▶ [PROBLEM TO WORK ON] This exercise calls for every line of the data below with the string "center" in it.

▶ [DATA RECORDS]
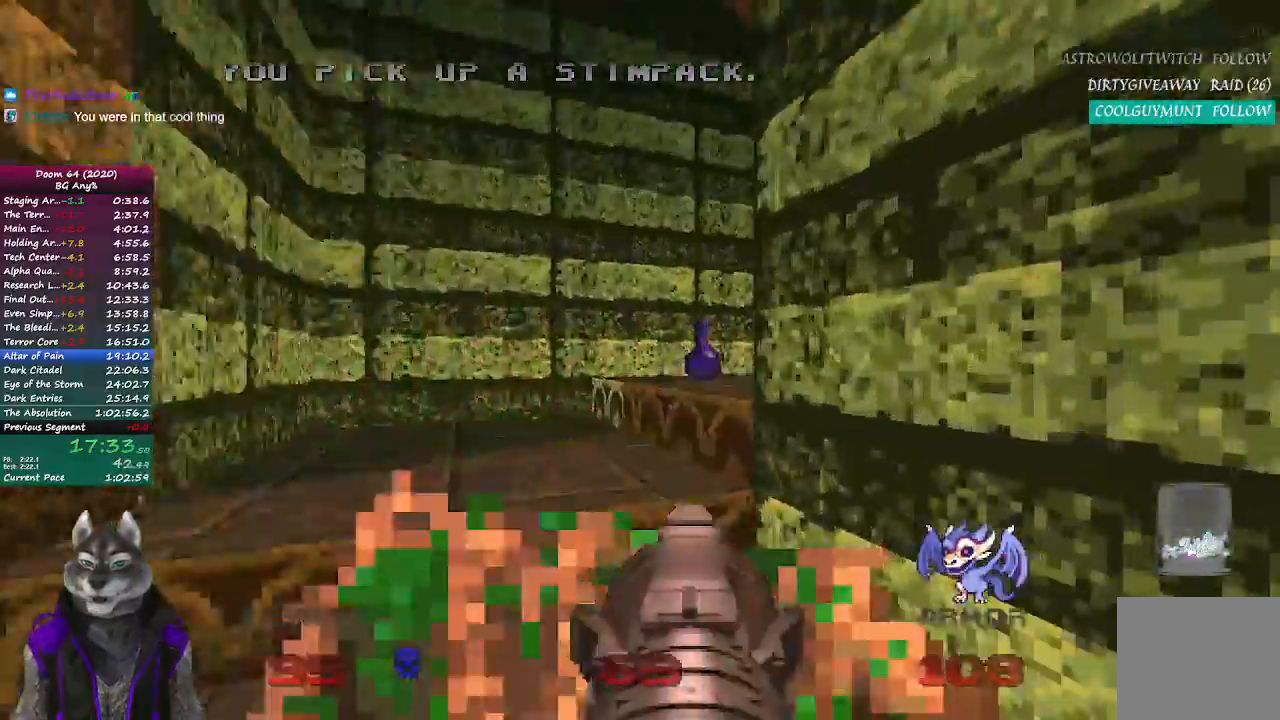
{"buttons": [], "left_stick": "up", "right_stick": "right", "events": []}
...
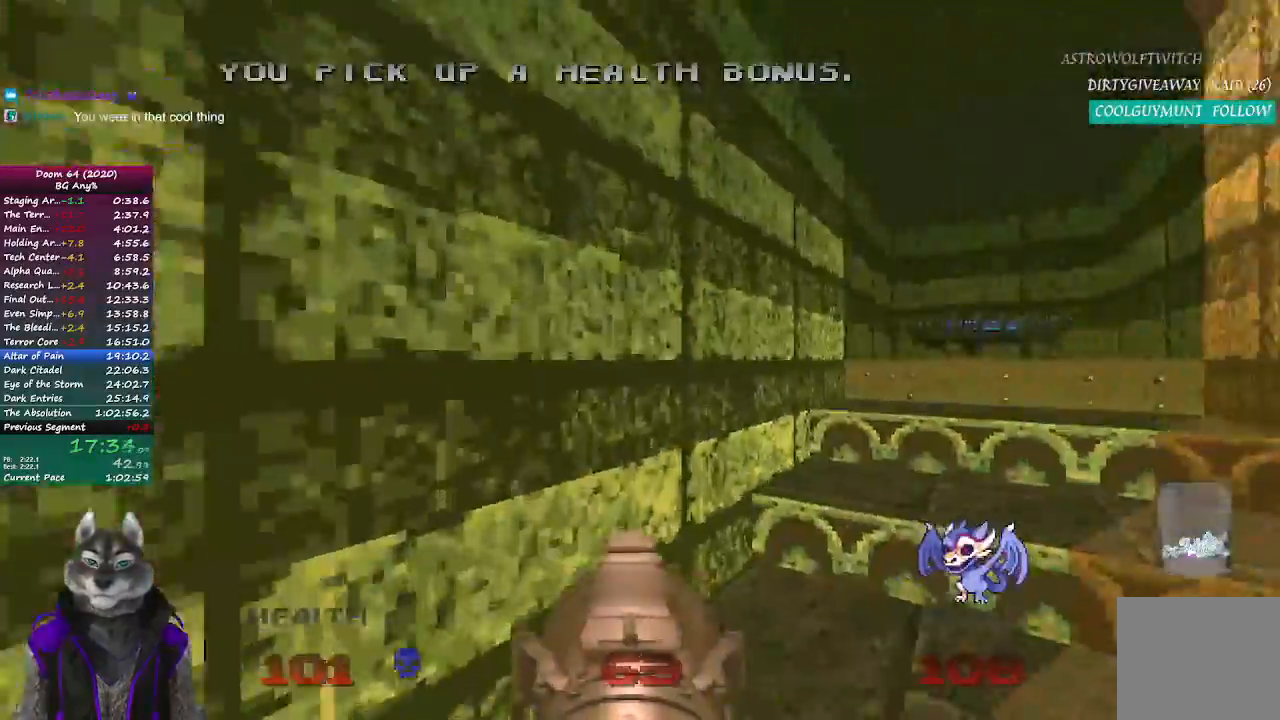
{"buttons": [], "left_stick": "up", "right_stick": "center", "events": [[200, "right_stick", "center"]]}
...
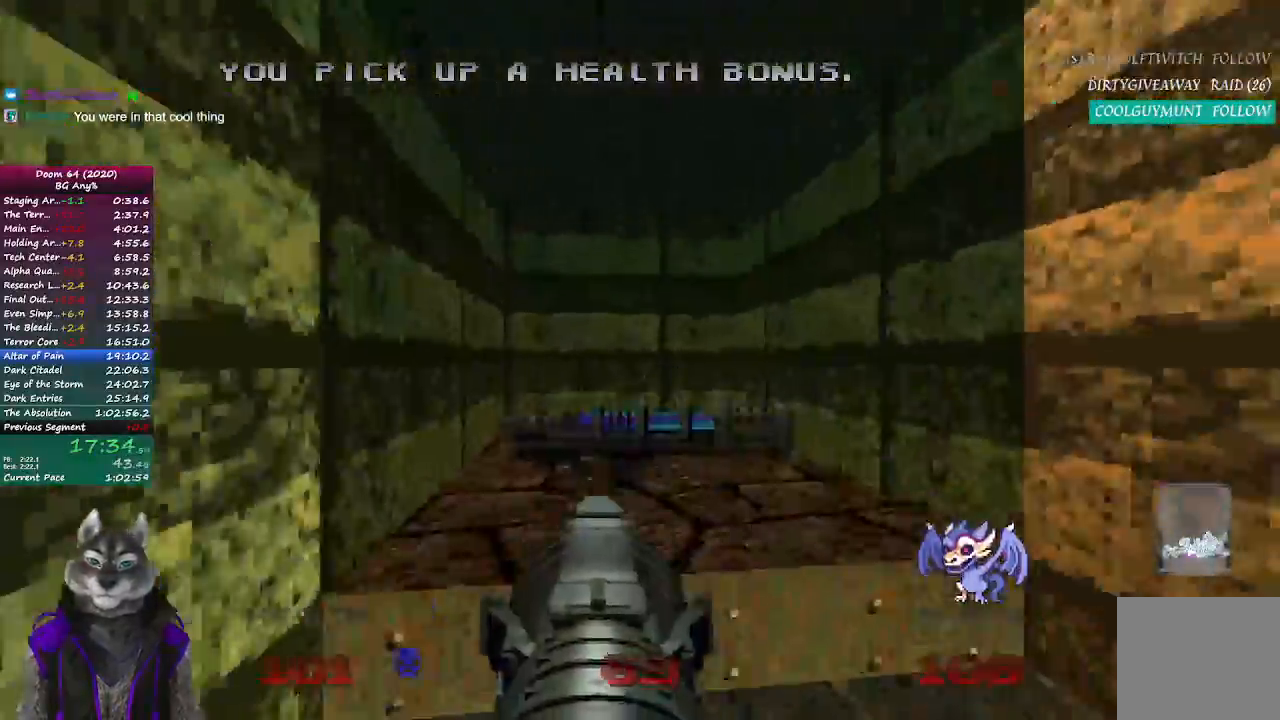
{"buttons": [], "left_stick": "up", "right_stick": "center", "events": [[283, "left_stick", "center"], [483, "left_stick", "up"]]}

▶ [THE COMPLETED TASK]
{"buttons": [], "left_stick": "up", "right_stick": "center", "events": [[200, "right_stick", "center"]]}
{"buttons": [], "left_stick": "up", "right_stick": "center", "events": [[283, "left_stick", "center"], [483, "left_stick", "up"]]}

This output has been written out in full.